Closing a church and its garden

Church attendance is down all over America, but especially in New England, where only 17 to 22 percent of the residents report weekly attendance. Almost half of all Americans report they rarely or never go to church. One web site lists 27 churches in Massachusetts for sale to developers. The Catholic Archdiocese of Boston has eight pages of closed or merged parishes from the 1990s through 2011 listed on its web site.

Closing a church is a dicey business. Parishioners in St. Francis Xavier Cabrini in Scituate who objected to that church’s closing have occupied it for more than 10 years, despite court rulings that have affirmed the right of the Catholic Archdiocese to close it.       Sometimes there is a fight over the money brought in by the sale of a church.

But since it was sold to a residential developer in October, 2014, the mission church of St. John the Evangelist on Bowdoin Street on Beacon Hill has been dealing with a different problem from most. It is a question: “What shall we do about the garden?”

“Our congregation cared about this,” said St. John’s priest-in-charge, the Reverend Katharine Black. The congregation’s numbers had dwindled long ago, but there were still members and friends for whom the church and especially its garden were important. “There was no way to sell the building without a plan for the garden.”

The garden was special because it had been affected by events unique to the end of the 20th century.

When gay men began dying of AIDS in the 1980s, their friends and family faced a trying situation, Black reported. Many cemeteries, not knowing how the disease spread and fearing that a dead body might still be contagious, refused to accept AIDS victims’ bodies for burial.

Church members felt anguish over such rejections.

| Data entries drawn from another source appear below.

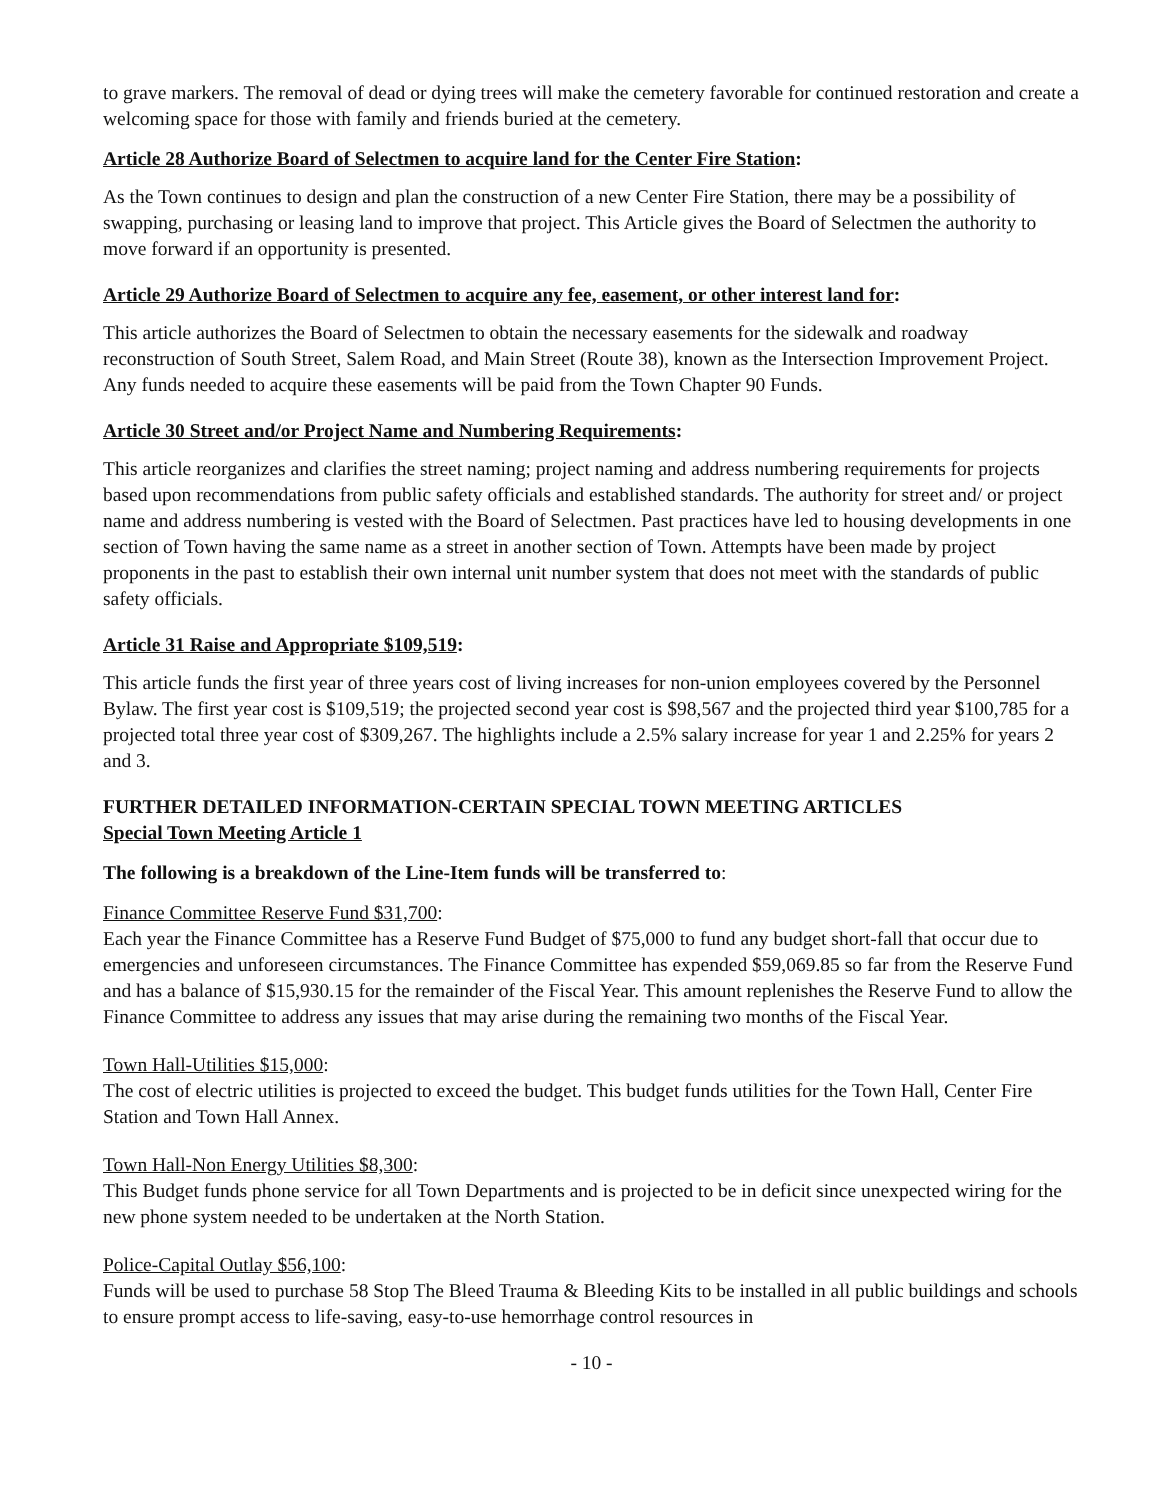to grave markers. The removal of dead or dying trees will make the cemetery favorable for continued restoration and create a welcoming space for those with family and friends buried at the cemetery.
Article 28 Authorize Board of Selectmen to acquire land for the Center Fire Station:
As the Town continues to design and plan the construction of a new Center Fire Station, there may be a possibility of swapping, purchasing or leasing land to improve that project. This Article gives the Board of Selectmen the authority to move forward if an opportunity is presented.
Article 29 Authorize Board of Selectmen to acquire any fee, easement, or other interest land for:
This article authorizes the Board of Selectmen to obtain the necessary easements for the sidewalk and roadway reconstruction of South Street, Salem Road, and Main Street (Route 38), known as the Intersection Improvement Project. Any funds needed to acquire these easements will be paid from the Town Chapter 90 Funds.
Article 30 Street and/or Project Name and Numbering Requirements:
This article reorganizes and clarifies the street naming; project naming and address numbering requirements for projects based upon recommendations from public safety officials and established standards. The authority for street and/ or project name and address numbering is vested with the Board of Selectmen. Past practices have led to housing developments in one section of Town having the same name as a street in another section of Town. Attempts have been made by project proponents in the past to establish their own internal unit number system that does not meet with the standards of public safety officials.
Article 31 Raise and Appropriate $109,519:
This article funds the first year of three years cost of living increases for non-union employees covered by the Personnel Bylaw. The first year cost is $109,519; the projected second year cost is $98,567 and the projected third year $100,785 for a projected total three year cost of $309,267. The highlights include a 2.5% salary increase for year 1 and 2.25% for years 2 and 3.
FURTHER DETAILED INFORMATION-CERTAIN SPECIAL TOWN MEETING ARTICLES
Special Town Meeting Article 1
The following is a breakdown of the Line-Item funds will be transferred to:
Finance Committee Reserve Fund $31,700:
Each year the Finance Committee has a Reserve Fund Budget of $75,000 to fund any budget short-fall that occur due to emergencies and unforeseen circumstances. The Finance Committee has expended $59,069.85 so far from the Reserve Fund and has a balance of $15,930.15 for the remainder of the Fiscal Year. This amount replenishes the Reserve Fund to allow the Finance Committee to address any issues that may arise during the remaining two months of the Fiscal Year.
Town Hall-Utilities $15,000:
The cost of electric utilities is projected to exceed the budget. This budget funds utilities for the Town Hall, Center Fire Station and Town Hall Annex.
Town Hall-Non Energy Utilities $8,300:
This Budget funds phone service for all Town Departments and is projected to be in deficit since unexpected wiring for the new phone system needed to be undertaken at the North Station.
Police-Capital Outlay $56,100:
Funds will be used to purchase 58 Stop The Bleed Trauma & Bleeding Kits to be installed in all public buildings and schools to ensure prompt access to life-saving, easy-to-use hemorrhage control resources in
- 10 -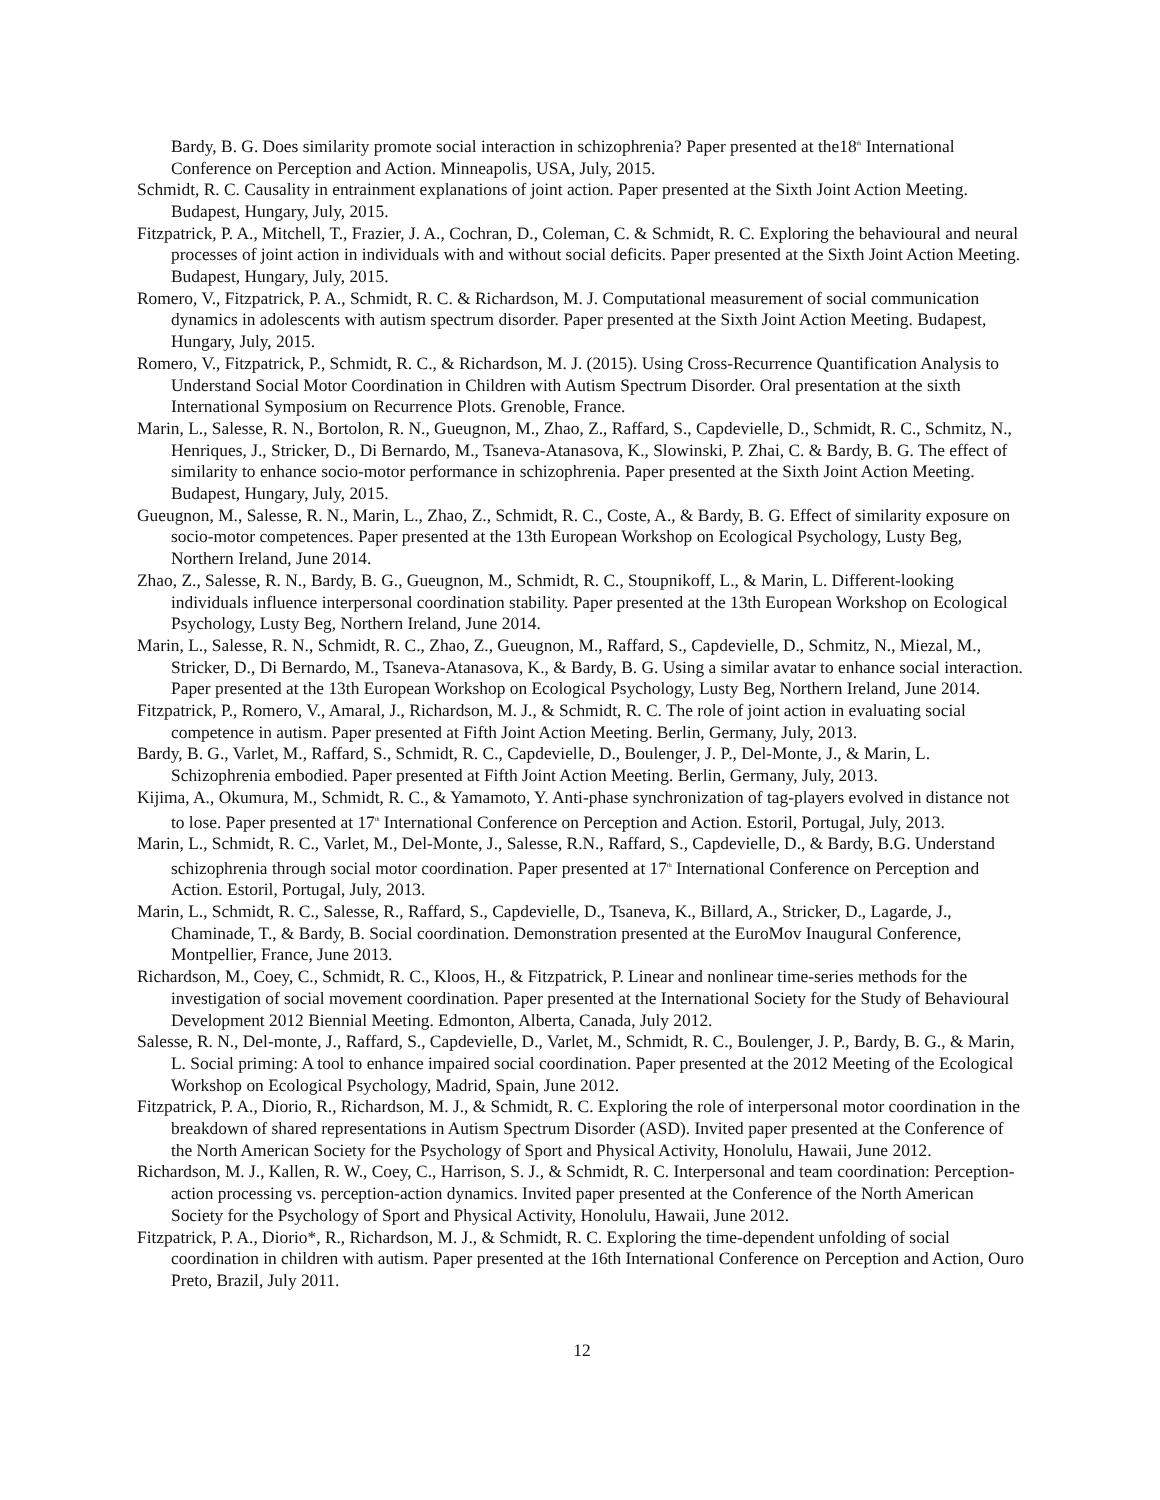Bardy, B. G. Does similarity promote social interaction in schizophrenia? Paper presented at the18<sup>th</sup> International Conference on Perception and Action. Minneapolis, USA, July, 2015.
Schmidt, R. C. Causality in entrainment explanations of joint action. Paper presented at the Sixth Joint Action Meeting. Budapest, Hungary, July, 2015.
Fitzpatrick, P. A., Mitchell, T., Frazier, J. A., Cochran, D., Coleman, C. & Schmidt, R. C. Exploring the behavioural and neural processes of joint action in individuals with and without social deficits. Paper presented at the Sixth Joint Action Meeting. Budapest, Hungary, July, 2015.
Romero, V., Fitzpatrick, P. A., Schmidt, R. C. & Richardson, M. J. Computational measurement of social communication dynamics in adolescents with autism spectrum disorder. Paper presented at the Sixth Joint Action Meeting. Budapest, Hungary, July, 2015.
Romero, V., Fitzpatrick, P., Schmidt, R. C., & Richardson, M. J. (2015). Using Cross-Recurrence Quantification Analysis to Understand Social Motor Coordination in Children with Autism Spectrum Disorder. Oral presentation at the sixth International Symposium on Recurrence Plots. Grenoble, France.
Marin, L., Salesse, R. N., Bortolon, R. N., Gueugnon, M., Zhao, Z., Raffard, S., Capdevielle, D., Schmidt, R. C., Schmitz, N., Henriques, J., Stricker, D., Di Bernardo, M., Tsaneva-Atanasova, K., Slowinski, P. Zhai, C. & Bardy, B. G. The effect of similarity to enhance socio-motor performance in schizophrenia. Paper presented at the Sixth Joint Action Meeting. Budapest, Hungary, July, 2015.
Gueugnon, M., Salesse, R. N., Marin, L., Zhao, Z., Schmidt, R. C., Coste, A., & Bardy, B. G. Effect of similarity exposure on socio-motor competences. Paper presented at the 13th European Workshop on Ecological Psychology, Lusty Beg, Northern Ireland, June 2014.
Zhao, Z., Salesse, R. N., Bardy, B. G., Gueugnon, M., Schmidt, R. C., Stoupnikoff, L., & Marin, L. Different-looking individuals influence interpersonal coordination stability. Paper presented at the 13th European Workshop on Ecological Psychology, Lusty Beg, Northern Ireland, June 2014.
Marin, L., Salesse, R. N., Schmidt, R. C., Zhao, Z., Gueugnon, M., Raffard, S., Capdevielle, D., Schmitz, N., Miezal, M., Stricker, D., Di Bernardo, M., Tsaneva-Atanasova, K., & Bardy, B. G. Using a similar avatar to enhance social interaction. Paper presented at the 13th European Workshop on Ecological Psychology, Lusty Beg, Northern Ireland, June 2014.
Fitzpatrick, P., Romero, V., Amaral, J., Richardson, M. J., & Schmidt, R. C. The role of joint action in evaluating social competence in autism. Paper presented at Fifth Joint Action Meeting. Berlin, Germany, July, 2013.
Bardy, B. G., Varlet, M., Raffard, S., Schmidt, R. C., Capdevielle, D., Boulenger, J. P., Del-Monte, J., & Marin, L. Schizophrenia embodied. Paper presented at Fifth Joint Action Meeting. Berlin, Germany, July, 2013.
Kijima, A., Okumura, M., Schmidt, R. C., & Yamamoto, Y. Anti-phase synchronization of tag-players evolved in distance not to lose. Paper presented at 17<sup>th</sup> International Conference on Perception and Action. Estoril, Portugal, July, 2013.
Marin, L., Schmidt, R. C., Varlet, M., Del-Monte, J., Salesse, R.N., Raffard, S., Capdevielle, D., & Bardy, B.G. Understand schizophrenia through social motor coordination. Paper presented at 17<sup>th</sup> International Conference on Perception and Action. Estoril, Portugal, July, 2013.
Marin, L., Schmidt, R. C., Salesse, R., Raffard, S., Capdevielle, D., Tsaneva, K., Billard, A., Stricker, D., Lagarde, J., Chaminade, T., & Bardy, B. Social coordination. Demonstration presented at the EuroMov Inaugural Conference, Montpellier, France, June 2013.
Richardson, M., Coey, C., Schmidt, R. C., Kloos, H., & Fitzpatrick, P. Linear and nonlinear time-series methods for the investigation of social movement coordination. Paper presented at the International Society for the Study of Behavioural Development 2012 Biennial Meeting. Edmonton, Alberta, Canada, July 2012.
Salesse, R. N., Del-monte, J., Raffard, S., Capdevielle, D., Varlet, M., Schmidt, R. C., Boulenger, J. P., Bardy, B. G., & Marin, L. Social priming: A tool to enhance impaired social coordination. Paper presented at the 2012 Meeting of the Ecological Workshop on Ecological Psychology, Madrid, Spain, June 2012.
Fitzpatrick, P. A., Diorio, R., Richardson, M. J., & Schmidt, R. C. Exploring the role of interpersonal motor coordination in the breakdown of shared representations in Autism Spectrum Disorder (ASD). Invited paper presented at the Conference of the North American Society for the Psychology of Sport and Physical Activity, Honolulu, Hawaii, June 2012.
Richardson, M. J., Kallen, R. W., Coey, C., Harrison, S. J., & Schmidt, R. C. Interpersonal and team coordination: Perception-action processing vs. perception-action dynamics. Invited paper presented at the Conference of the North American Society for the Psychology of Sport and Physical Activity, Honolulu, Hawaii, June 2012.
Fitzpatrick, P. A., Diorio*, R., Richardson, M. J., & Schmidt, R. C. Exploring the time-dependent unfolding of social coordination in children with autism. Paper presented at the 16th International Conference on Perception and Action, Ouro Preto, Brazil, July 2011.
12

Many gay men had found sanctuary in the church, and members believed it was their duty to take care of them.

So they decided that those who wished to do so could instruct that their remains be cremated and the ashes scattered in the garden. Church members dug holes for the ashes, some near the hostas, some near the Japanese maple or the rhododendrons to mark the spot. Soon, the bodies of others, including three children and a young man who committed suicide, were cremated, and their remains were also scattered by church members or friends.

Massachusetts has laws regarding graveyards. When a body has been cremated and buried in an urn, it can be excavated and re-buried. But what does one do about ashes scattered in an entire garden?

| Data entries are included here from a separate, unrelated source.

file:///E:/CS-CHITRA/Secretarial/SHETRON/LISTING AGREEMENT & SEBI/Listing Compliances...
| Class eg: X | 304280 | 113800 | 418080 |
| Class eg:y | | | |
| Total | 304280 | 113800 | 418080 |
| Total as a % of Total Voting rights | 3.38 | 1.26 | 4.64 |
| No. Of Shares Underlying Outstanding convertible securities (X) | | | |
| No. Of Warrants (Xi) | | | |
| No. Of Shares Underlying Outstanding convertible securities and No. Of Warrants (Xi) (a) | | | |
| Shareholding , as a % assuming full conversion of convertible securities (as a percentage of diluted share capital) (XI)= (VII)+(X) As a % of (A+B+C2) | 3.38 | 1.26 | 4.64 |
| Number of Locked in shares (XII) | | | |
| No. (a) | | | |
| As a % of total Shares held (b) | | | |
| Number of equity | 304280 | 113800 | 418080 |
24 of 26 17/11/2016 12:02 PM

The congregation came up with a solution. They would scoop up dirt from various sections in the garden, sometimes by the spoonful, and place the dirt containing ashes in an urn. But where would they place the urn, since the church was closing?

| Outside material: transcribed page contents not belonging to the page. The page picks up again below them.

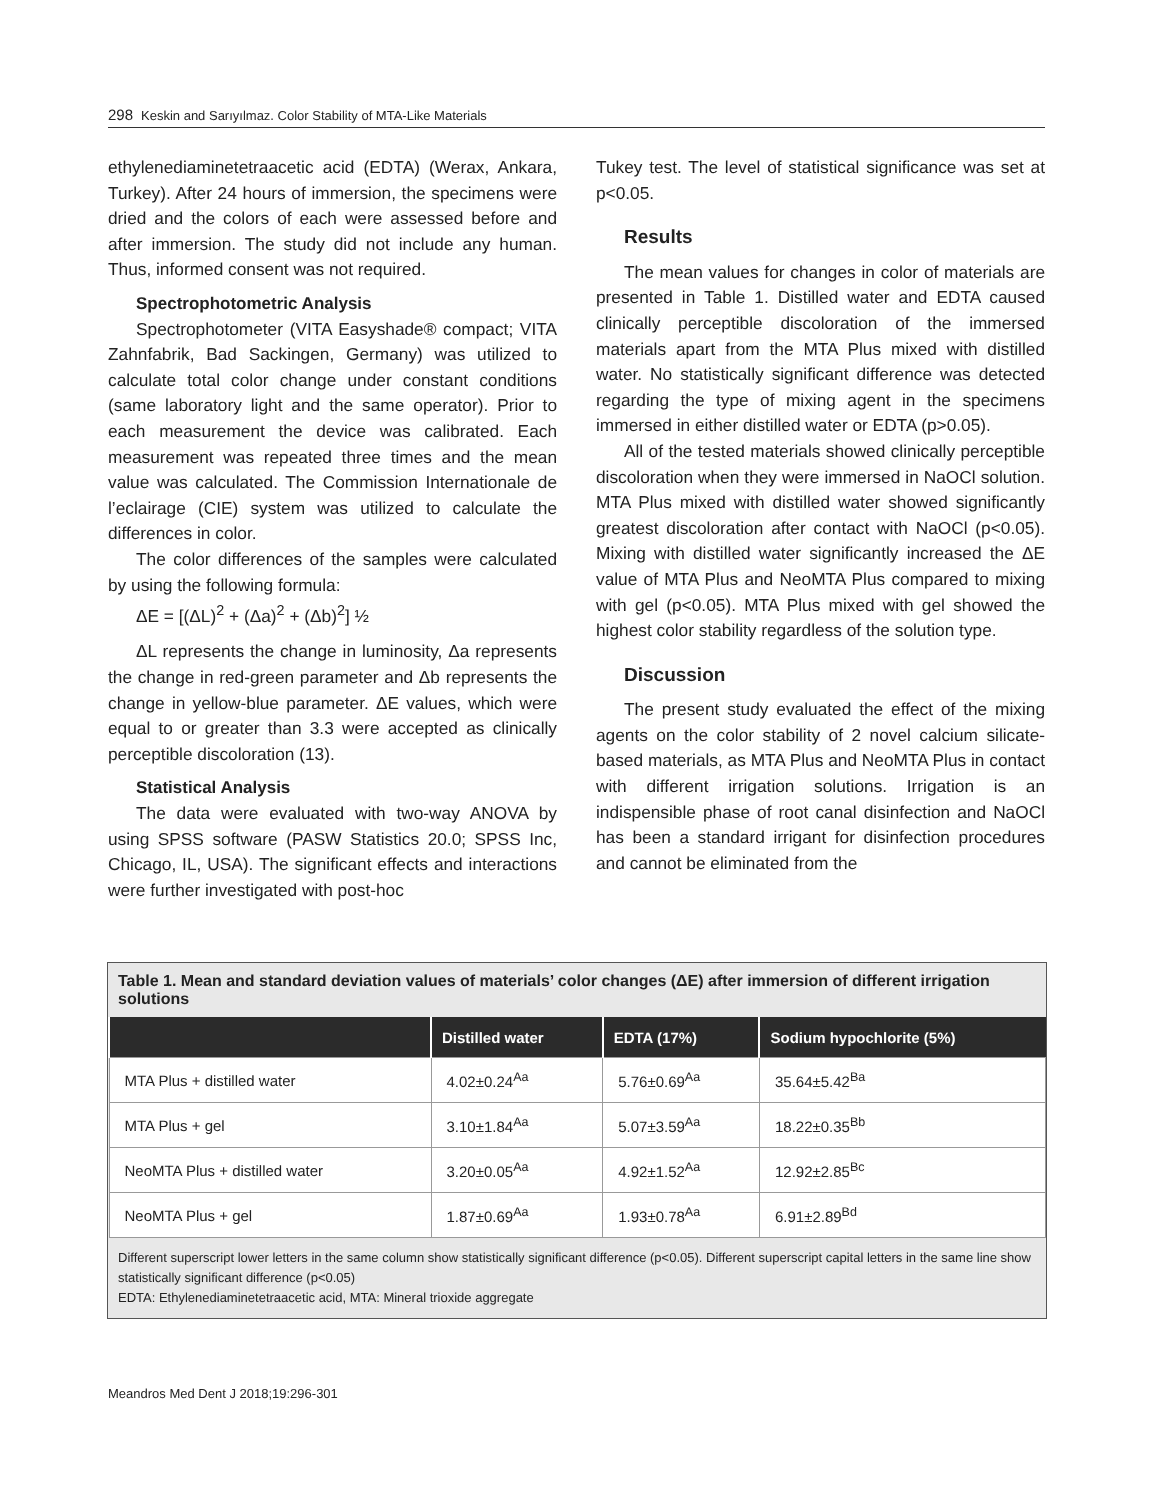298 Keskin and Sarıyılmaz. Color Stability of MTA-Like Materials
ethylenediaminetetraacetic acid (EDTA) (Werax, Ankara, Turkey). After 24 hours of immersion, the specimens were dried and the colors of each were assessed before and after immersion. The study did not include any human. Thus, informed consent was not required.
Spectrophotometric Analysis
Spectrophotometer (VITA Easyshade® compact; VITA Zahnfabrik, Bad Sackingen, Germany) was utilized to calculate total color change under constant conditions (same laboratory light and the same operator). Prior to each measurement the device was calibrated. Each measurement was repeated three times and the mean value was calculated. The Commission Internationale de l’eclairage (CIE) system was utilized to calculate the differences in color.
The color differences of the samples were calculated by using the following formula:
ΔE = [(ΔL)<sup>2</sup> + (Δa)<sup>2</sup> + (Δb)<sup>2</sup>] ½
ΔL represents the change in luminosity, Δa represents the change in red-green parameter and Δb represents the change in yellow-blue parameter. ΔE values, which were equal to or greater than 3.3 were accepted as clinically perceptible discoloration (13).
Statistical Analysis
The data were evaluated with two-way ANOVA by using SPSS software (PASW Statistics 20.0; SPSS Inc, Chicago, IL, USA). The significant effects and interactions were further investigated with post-hoc
Tukey test. The level of statistical significance was set at p<0.05.
Results
The mean values for changes in color of materials are presented in Table 1. Distilled water and EDTA caused clinically perceptible discoloration of the immersed materials apart from the MTA Plus mixed with distilled water. No statistically significant difference was detected regarding the type of mixing agent in the specimens immersed in either distilled water or EDTA (p>0.05).
All of the tested materials showed clinically perceptible discoloration when they were immersed in NaOCl solution. MTA Plus mixed with distilled water showed significantly greatest discoloration after contact with NaOCl (p<0.05). Mixing with distilled water significantly increased the ΔE value of MTA Plus and NeoMTA Plus compared to mixing with gel (p<0.05). MTA Plus mixed with gel showed the highest color stability regardless of the solution type.
Discussion
The present study evaluated the effect of the mixing agents on the color stability of 2 novel calcium silicate-based materials, as MTA Plus and NeoMTA Plus in contact with different irrigation solutions. Irrigation is an indispensible phase of root canal disinfection and NaOCl has been a standard irrigant for disinfection procedures and cannot be eliminated from the
Table 1. Mean and standard deviation values of materials’ color changes (ΔE) after immersion of different irrigation solutions
| | Distilled water | EDTA (17%) | Sodium hypochlorite (5%) |
| --- | --- | --- | --- |
| MTA Plus + distilled water | 4.02±0.24<sup>Aa</sup> | 5.76±0.69<sup>Aa</sup> | 35.64±5.42<sup>Ba</sup> |
| MTA Plus + gel | 3.10±1.84<sup>Aa</sup> | 5.07±3.59<sup>Aa</sup> | 18.22±0.35<sup>Bb</sup> |
| NeoMTA Plus + distilled water | 3.20±0.05<sup>Aa</sup> | 4.92±1.52<sup>Aa</sup> | 12.92±2.85<sup>Bc</sup> |
| NeoMTA Plus + gel | 1.87±0.69<sup>Aa</sup> | 1.93±0.78<sup>Aa</sup> | 6.91±2.89<sup>Bd</sup> |
Different superscript lower letters in the same column show statistically significant difference (p<0.05). Different superscript capital letters in the same line show statistically significant difference (p<0.05)
EDTA: Ethylenediaminetetraacetic acid, MTA: Mineral trioxide aggregate
Meandros Med Dent J 2018;19:296-301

Plans were for St. John the Evangelist to merge with the Cathedral Church of St. Paul on Tremont Street. The $4.5 million received from the sale of the mission church would go toward the cathedral’s renovation. As part of the work, a chapel would be built commemorating the Church of St. John the Evangelist. The chapel was constructed so the urn could be placed in a wooden box, made by St. John’s facilities manager, Jim Woodworth, and that box would be placed in the floor.

When the floor was ready, the congregation of St. John carried the urn with the garden dirt and the remains inside. With due ceremony they proceeded up Bowdoin Street and down through the Common and placed it in the chapel’s floor. A placard in the container describes the contents.

St. John is still negotiating with Mount Auburn Cemetery to see if it will take the top layer of remaining dirt from the garden.

The church building and the adjacent mission house will soon undergo construction into large two and three-bedroom condominiums. The church’s hope and that of the neighborhood is that families will be enticed to move in.

Still to be decided is what to do with religious artifacts, pews, and some of the church windows. But compared to the garden and its sacred holdings, the disposition of other church possessions is easy.

The Reverend Katharine Black is satisfied by the solution that was worked out for bereaved friends and relatives. “It was important to do the right thing,” she said.